La crainte du chômage partiel

Les camions n’ont d’autre choix que de se rabattre sur les stations-service traditionnelles où ils font face aux restrictions imposées par les pompistes. « Hier, un chauffeur n’a pu retirer que 40 litres sur une station, alors que le réservoir contient 1 000 litres… » déplore Christine Jaouen.

Au-delà des difficultés d’approvisionnement en carburant, l’entreprise fait aussi face au blocage des grands ports marchands, principaux partenaires de son activité. « Les bateaux qui arrivent normalement dans le port du Havre sont déroutés vers Anvers ou Rotterdam », précise la directrice de PME, qui craint de devoir mettre ses routiers au chômage partiel.

Le secteur du transport touristique n’est pas épargné non plus. Pour certaines entreprises comme Fouché Travel, basée entre Nantes et Angers, la pénurie n’est pas un problème sur les voyages de courte distance. « On a la chance d’avoir une cuve de réserve qui nous assure trois semaines d’autonomie », explique Olivier Fouché, PDG de l’entreprise d’une vingtaine de salariés.

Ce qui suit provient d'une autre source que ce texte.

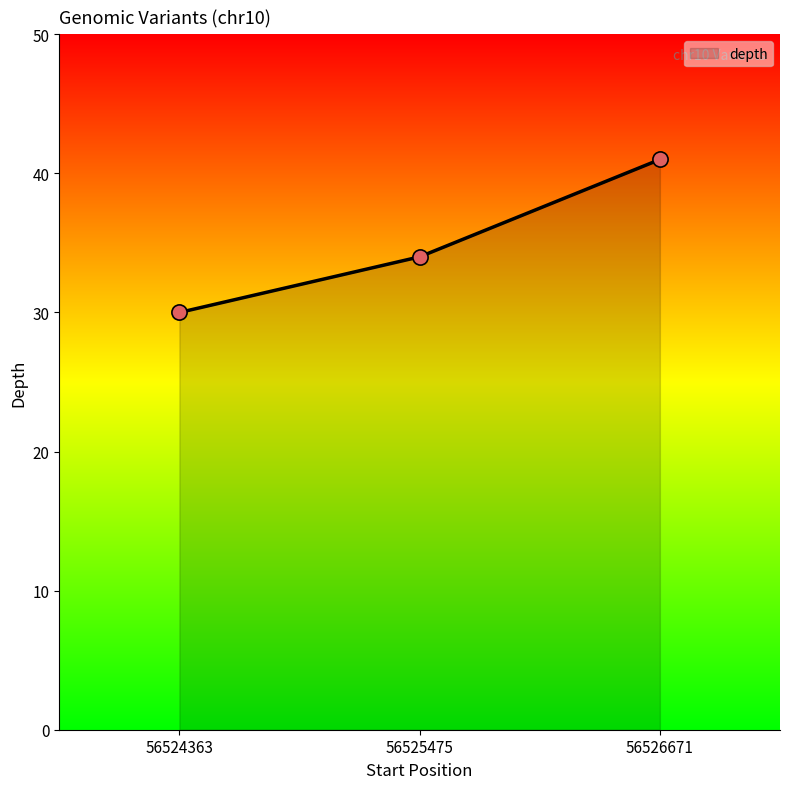

What is the change in value from 56525475 to 56526671?

+7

Pour les trajets plus longs en revanche, les cars de la compagnie sont souvent contraints de faire le plein à l’étranger, « ce qui représente un surcoût car, si la TVA est remboursée aux transporteurs en France, c’est plus compliqué à l’étranger », précise M. Fouché. Sans compter que les prix à la pompe dans des pays comme le Royaume-Uni ou l’Italie sont plus élevés.

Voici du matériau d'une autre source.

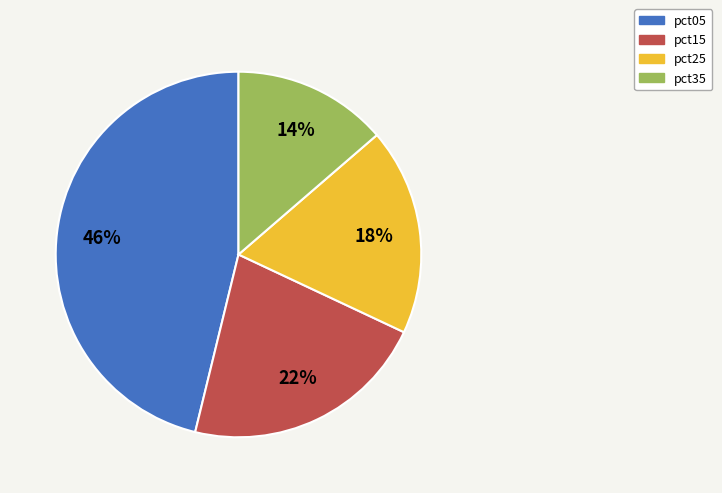

Does any single category account for the majority?

No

Si la situation est particulièrement tendue dans le grand Ouest, elle commence à préoccuper les professionnels du secteur routier en Ile-de-France. A la sortie d’une réunion avec le ministère des transports, Gilles Mathelié-Guinlet, secrétaire général de l’organisation des TPE et PME du transport routier (OTRE), s’inquiète d’une pénurie qui touche particulièrement les petites entreprises. Car les petits transporteurs, qui disposent rarement de cuves de stockage, doivent faire le tour des stations-service pour trouver du carburant. « Certains passent plus de temps à s’approvisionner qu’à travailler ! » souligne-t-il.

Livraison en Autolib

C’est aussi le cas de Sam Khelif, gérant de la petite savonnerie traditionnelle Soap France, basée à Limeil-Brévannes (Val-de-Marne), dont il assure le fonctionnement avec sa femme. Avec un prêt de 1 500 euros à rembourser par mois pour un chiffre d’affaires mensuel moyen de 4 500 euros, une journée d’inactivité peut s’avérer fatale pour sa savonnerie. Afin d’honorer ses livraisons auprès de magasins bio ou de pharmacies, Sam Khelif a dû se résoudre à laisser sa camionnette à la maison et à trouver un autre moyen de transport : « Il n’y a pas une station disponible à 15 kilomètres à la ronde ! J’ai donc loué une Autolib [voiture électrique en libre-service en région parisienne] pour faire mes livraisons, mais ça m’a coûté environ 30 euros, soit environ 10 % de la valeur marchande du stock livré… »

Autre secteur touché par la pénurie : les bâtiments et travaux publics (BTP). Dans les Bouches-du-Rhône, la journée de mercredi 25 mai a été particulièrement chaude. « Environ 35 % des camions-toupie transporteurs de béton prêt à l’emploi étaient dans l’incapacité de rouler, faute de carburant », explique Philippe Deveau, président de la fédération du BTP des Bouches-du-Rhône.

Un véritable casse-tête pour les professionnels du secteur, car « quand on commence à couler du béton et qu’on a une rupture dans l’approvisionnement, on est obligé de casser et de tout recommencer », précise Philippe Deveau.

Finalement, la situation s’est un peu améliorée dans la soirée avec l’aide de la préfecture : « Ils ont pu indiquer les lieux où on pouvait se ravitailler ce qui a permis de limiter les dégâts ». Jeudi, le pire a été évité, 10 % à 15 % des camions seulement sont restés au garage, mais très vite il a fallu penser à s’approvisionner pour le lendemain.